CONSIGNE 1: Extrayez du texte sur la sécurité maritime dans le golfe de Guinée le passage situé entre "Aujourd’hui et demain" et "Yaoundé, au Cameroun.", bornes incluses.
CONSIGNE 2: D'après le texte sur la sécurité maritime dans le golfe de Guinée, où et quand l'action de coopération des pays riverains a-t-elle été initiée ?
CONSIGNE 3: Poursuivez le texte sur la sécurité maritime dans le golfe de Guinée à la suite de sa dernière phrase.

EXTRAIT FOURNI:
* * * *

Aujourd’hui et demain se déroule à Dakar, au Sénégal, un symposium consacré à la sécurité maritime dans le golfe de Guinée. Il réunit notamment les chefs d’état-major des marines de 17 pays riverains de cette zone, engagés dans une importante action de coopération initiée en juin 2013 à Yaoundé, au Cameroun.
Confirmé l’an dernier lors du sommet de l’Union Africaine à Lomé (Togo), le processus de Yaoundé, qui vise à développer le travail commun et améliorer l’efficacité des Etats africains en matière de sûreté et de sécurité maritime, implique aussi au niveau politique les grandes organisations régionales, Communauté Economique des Etats d’Afrique de l’Ouest (CEDEAO), Communauté Économique des États de l' Afrique Centrale (CEEAC) et Commission du Golfe de Guinée (CGG). Issu d’une volonté politique commune de sécuriser la zone afin d’en assurer la prospérité, l’objectif du processus est, notamment, de mettre en œuvre une stratégie régionale de sûreté et de sécurité maritime, avec des actions concrètes destinées à lutter contre différentes menaces.

* * * *

DONNÉES EXTRAITES:
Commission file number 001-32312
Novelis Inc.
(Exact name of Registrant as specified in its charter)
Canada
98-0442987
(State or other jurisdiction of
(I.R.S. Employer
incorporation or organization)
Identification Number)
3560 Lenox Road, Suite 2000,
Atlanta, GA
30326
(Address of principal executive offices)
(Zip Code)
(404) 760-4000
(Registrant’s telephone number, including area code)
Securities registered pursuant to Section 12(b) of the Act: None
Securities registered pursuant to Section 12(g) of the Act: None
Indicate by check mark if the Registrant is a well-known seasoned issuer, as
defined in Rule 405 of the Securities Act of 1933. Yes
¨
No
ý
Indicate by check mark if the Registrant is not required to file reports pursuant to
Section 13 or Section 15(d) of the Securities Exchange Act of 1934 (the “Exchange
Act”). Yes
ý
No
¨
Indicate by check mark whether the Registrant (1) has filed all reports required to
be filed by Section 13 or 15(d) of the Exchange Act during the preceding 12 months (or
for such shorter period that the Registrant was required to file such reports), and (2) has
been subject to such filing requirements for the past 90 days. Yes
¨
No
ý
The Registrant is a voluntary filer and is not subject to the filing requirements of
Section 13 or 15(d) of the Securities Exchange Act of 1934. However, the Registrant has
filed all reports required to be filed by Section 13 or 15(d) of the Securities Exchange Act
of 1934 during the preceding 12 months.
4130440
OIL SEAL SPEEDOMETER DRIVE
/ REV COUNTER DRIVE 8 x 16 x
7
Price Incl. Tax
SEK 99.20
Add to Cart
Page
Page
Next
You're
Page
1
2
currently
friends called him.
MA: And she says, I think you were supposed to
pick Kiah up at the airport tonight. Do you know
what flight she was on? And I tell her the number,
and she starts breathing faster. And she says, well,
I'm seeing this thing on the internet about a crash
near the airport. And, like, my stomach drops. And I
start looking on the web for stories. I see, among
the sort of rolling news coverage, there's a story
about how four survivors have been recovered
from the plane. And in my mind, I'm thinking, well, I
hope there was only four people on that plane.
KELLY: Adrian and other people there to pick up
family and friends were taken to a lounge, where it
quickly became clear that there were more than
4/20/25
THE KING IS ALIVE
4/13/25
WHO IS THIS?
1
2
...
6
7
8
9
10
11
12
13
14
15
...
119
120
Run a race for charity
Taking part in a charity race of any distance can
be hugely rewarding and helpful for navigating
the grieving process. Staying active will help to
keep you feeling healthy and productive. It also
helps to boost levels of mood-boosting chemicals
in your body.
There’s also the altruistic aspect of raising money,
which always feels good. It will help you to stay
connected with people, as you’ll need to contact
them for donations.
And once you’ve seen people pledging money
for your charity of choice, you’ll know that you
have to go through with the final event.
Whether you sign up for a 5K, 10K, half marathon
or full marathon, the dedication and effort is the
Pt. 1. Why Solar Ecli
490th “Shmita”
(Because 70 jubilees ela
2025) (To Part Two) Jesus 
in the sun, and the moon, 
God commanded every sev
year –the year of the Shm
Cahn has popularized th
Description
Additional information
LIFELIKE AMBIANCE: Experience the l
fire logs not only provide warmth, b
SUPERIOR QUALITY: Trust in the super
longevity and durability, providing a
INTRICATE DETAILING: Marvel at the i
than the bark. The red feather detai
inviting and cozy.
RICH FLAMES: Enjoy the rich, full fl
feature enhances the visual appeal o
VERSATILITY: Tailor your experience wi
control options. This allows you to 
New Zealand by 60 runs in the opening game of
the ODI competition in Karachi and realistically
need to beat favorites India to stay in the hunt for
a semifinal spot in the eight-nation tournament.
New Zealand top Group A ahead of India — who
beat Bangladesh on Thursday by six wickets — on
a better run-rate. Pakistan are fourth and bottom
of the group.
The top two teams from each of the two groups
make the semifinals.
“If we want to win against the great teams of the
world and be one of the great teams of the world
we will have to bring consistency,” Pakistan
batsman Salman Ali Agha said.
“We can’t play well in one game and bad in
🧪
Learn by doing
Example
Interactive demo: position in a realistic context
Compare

* * * *

VOTRE RÉPONSE 1:
Aujourd’hui et demain se déroule à Dakar, au Sénégal, un symposium consacré à la sécurité maritime dans le golfe de Guinée. Il réunit notamment les chefs d’état-major des marines de 17 pays riverains de cette zone, engagés dans une importante action de coopération initiée en juin 2013 à Yaoundé, au Cameroun.

VOTRE RÉPONSE 2: En juin 2013, à Yaoundé, au Cameroun.

VOTRE RÉPONSE 3:
Une zone stratégique et de nombreuses menaces
Zone stratégique, le golfe de Guinée, qui compte plus de 6000 kilomètres de côtes, voit transiter chaque année 140 millions de tonnes de marchandises rien que dans sa partie occidentale, soit un quart du trafic maritime africain. C’est l’une des principales zones de production pétrolière de la planète et elle abrite d’importantes ressources halieutiques. Mais la région doit faire face à de nombreux problèmes sécuritaires qui sont autant de facteurs potentiels de déstabilisation. Ils vont des actes de brigandage et de piraterie jusqu’aux trafics en tous genres, drogues et armes notamment, en passant par les risques de pollution, la pêche illicite dans ces eaux très poissonneuses, ou encore les flux migratoires et les problèmes de surpeuplement des mégalopoles situées en bord de mer. S’y ajoute évidemment le terrorisme, avec des phénomènes de radicalisation soutenus par les islamistes opérant depuis la bande sahélienne.

Structurer la coopération
Face à ces défis communs, les Etats riverains du golfe de Guinée ont donc décidé de s’unir et d’accentuer leur coopération, avec depuis trois ans des résultats encourageants. Dès septembre 2014, le Centre Interrégional de Coordination (CIC) a été installé à Yaoundé afin de veiller, au niveau stratégique, à mettre en œuvre les actions du processus. Cela passe non seulement par la collaboration des armées - marines et garde-côtes en tête - mais aussi de nombreux autres acteurs ministériels concernés dans chaque pays par ces questions, avec à chaque fois une dimension internationale.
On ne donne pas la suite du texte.